Citing the epidemic involving severe acute respiratory syndrome, or
SARS, in recent years, he said technology would have helped health
officials watch the movement of infected people as it happened,
providing an opportunity to limit the spread of the disease.
“If I could have looked at the cellphone records, it could have been
stopped that morning rather than a couple of weeks later,” he said.
“I’m sorry, that trumps minute concerns about privacy.”
Infectious disease tracking seems to be one of the more immediate uses of tracking individual movements and actions within a population. Using search trends Google released a new tool several weeks ago called Google Flu Trends.
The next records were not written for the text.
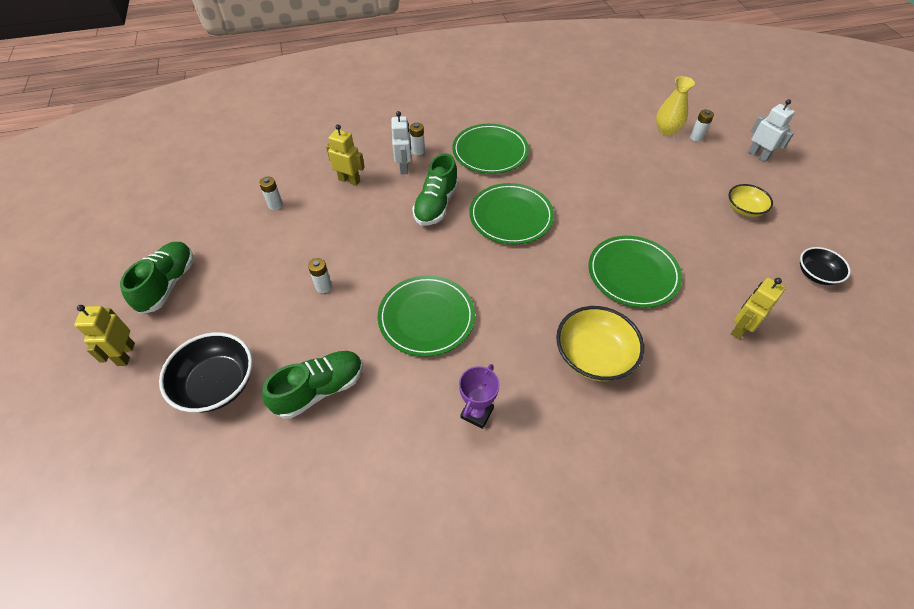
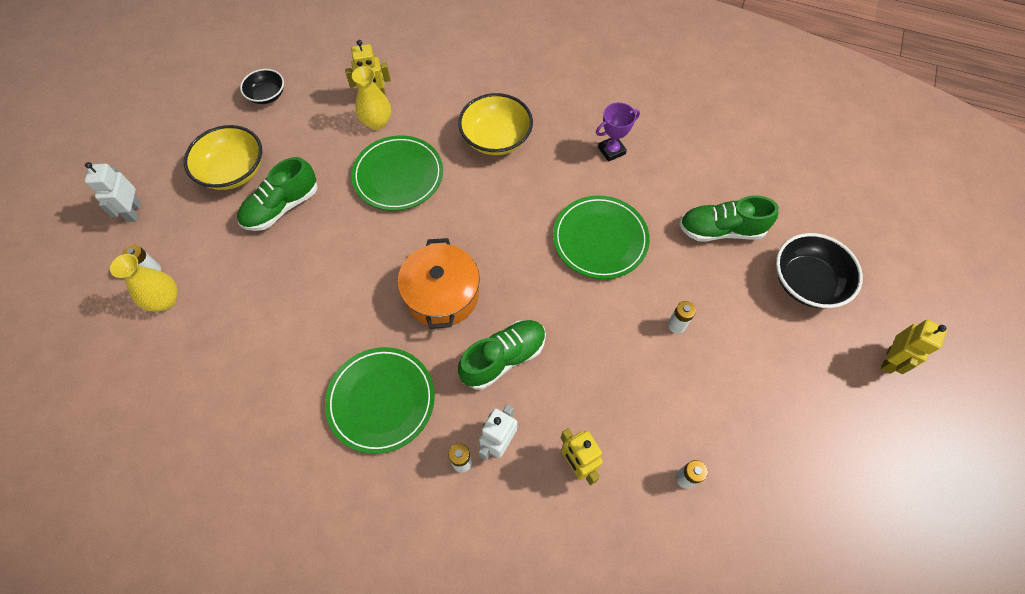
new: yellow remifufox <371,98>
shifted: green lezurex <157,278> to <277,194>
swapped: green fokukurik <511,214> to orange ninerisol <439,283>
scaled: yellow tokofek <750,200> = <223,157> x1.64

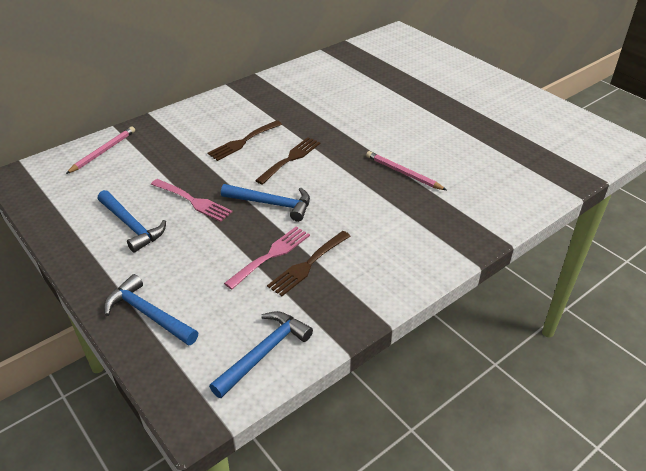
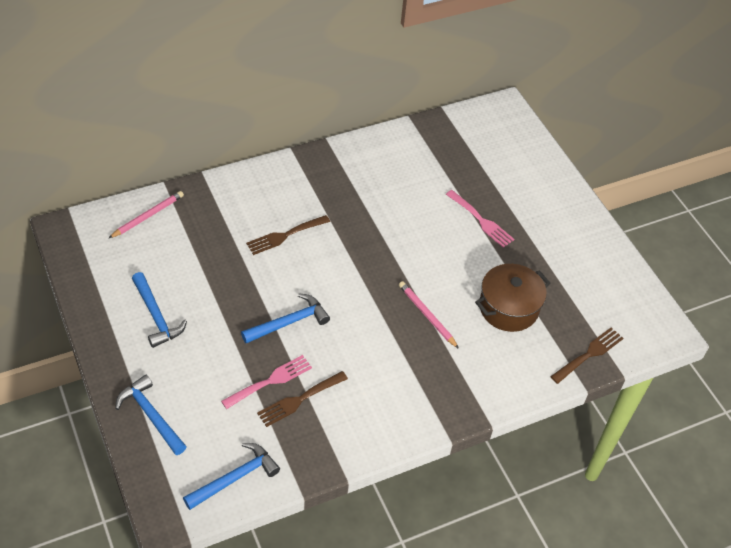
new: brown ninerisol <512,298>
shifted: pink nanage <191,200> to <480,219>; brown nanage <287,161> to <587,355>
rotated: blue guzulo <265,203> = <285,318> 60 degrees counterclockwise

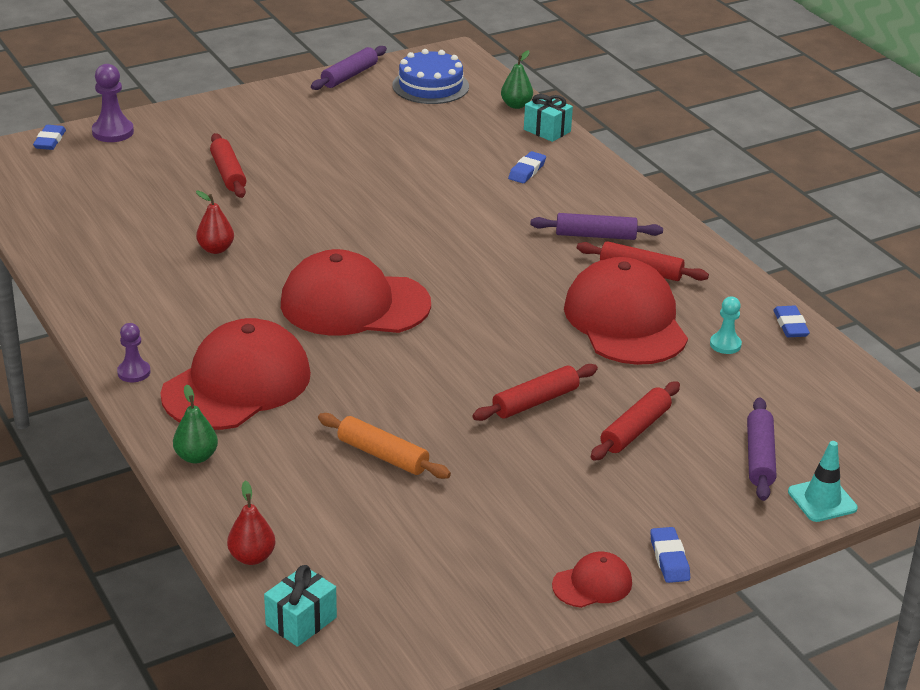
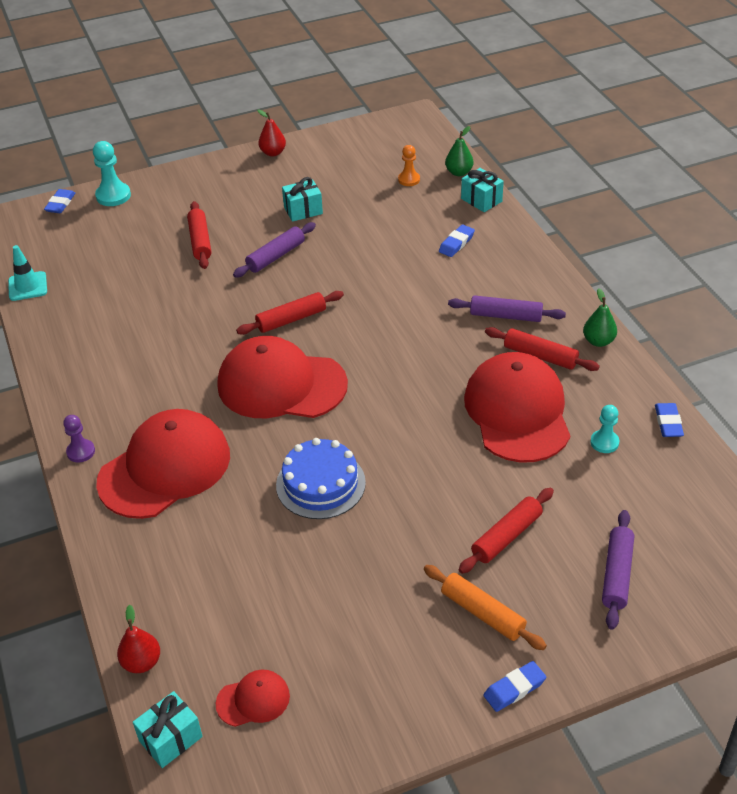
new: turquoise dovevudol <302,199>; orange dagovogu <409,165>
shifted: turquoise dugazifak <823,481> to <27,273>; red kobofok <592,580> to <253,698>; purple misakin <349,68> to <274,250>; red misakin <535,392> to <290,313>; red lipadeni <215,222> to <271,133>; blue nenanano <430,76> to <321,478>; orange misakin <384,446> to <485,607>; green lipadeni <195,423> to <600,317>
repainted: purple dagovogu <113,103> to turquoise dagovogu <112,173>
rotated: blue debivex <670,555> = <514,686> 60 degrees clockwise

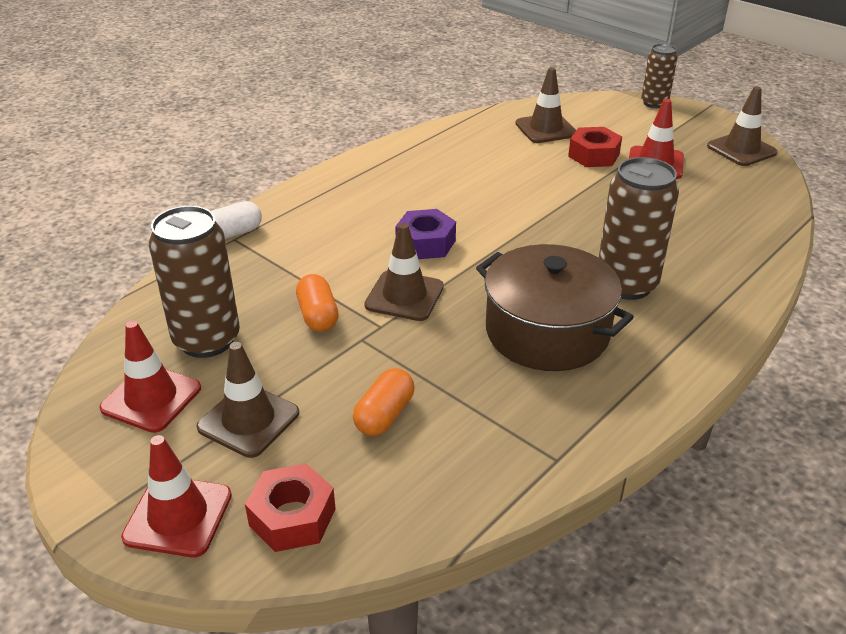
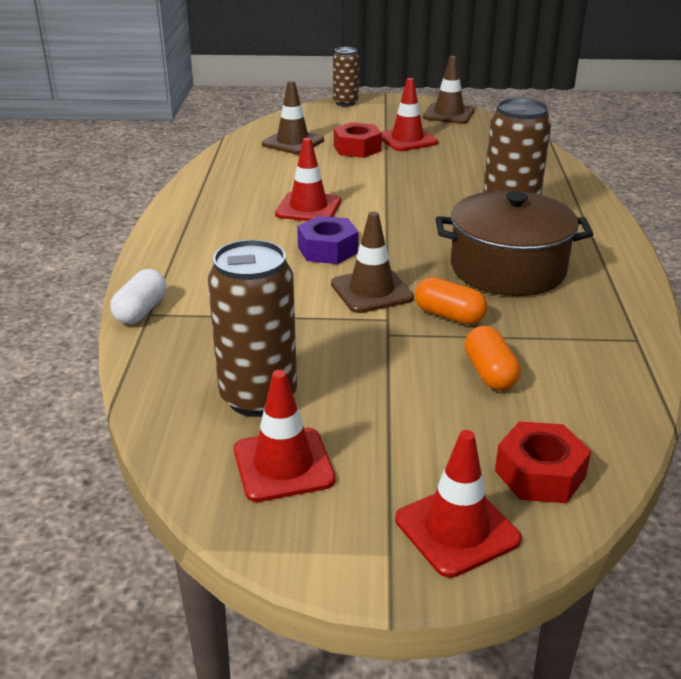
gone: brown dugazifak <248,400>
new: red dugazifak <308,179>
shifted: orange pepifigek <317,303> to <451,301>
It turns out that you can track the flu and, presumably, other diseases as well based on what people are searching for in a given area.
The only real concern is with the final quote. When we're talking about other people's cellphone records and other people's personal data, privacy concerns always seem minute. English Common Law principles don't apply to the massively digital world we've created today. The right to possess your own data and data that is collected about you relies on the implicit assumption that you know data is being collected about you.
Over the past several years surveillance, whether in the form of video cameras or online click-tracking, has increased considerably. Most people have no idea what information they're sending to remote webservers, and what databases that data gets entered into or where that data goes. To think of the amount of time it would take to try and track down companies that collect information online to request data about yourself is mind boggling. Every website you visit has pieces of information about you: IP address, operating system, browser, what other sites you've visited recently, etc.
In a world where massive data mining and statistical research work to peer into the seemingly inscrutable, a system of explicit opt-out doesn't seem like it would have any benefit for personal privacy whatsoever. Though, if the choice is between a person's privacy and a person's life, in the form of stopping the early spread of a disease, who's to say that privacy is worth the trade?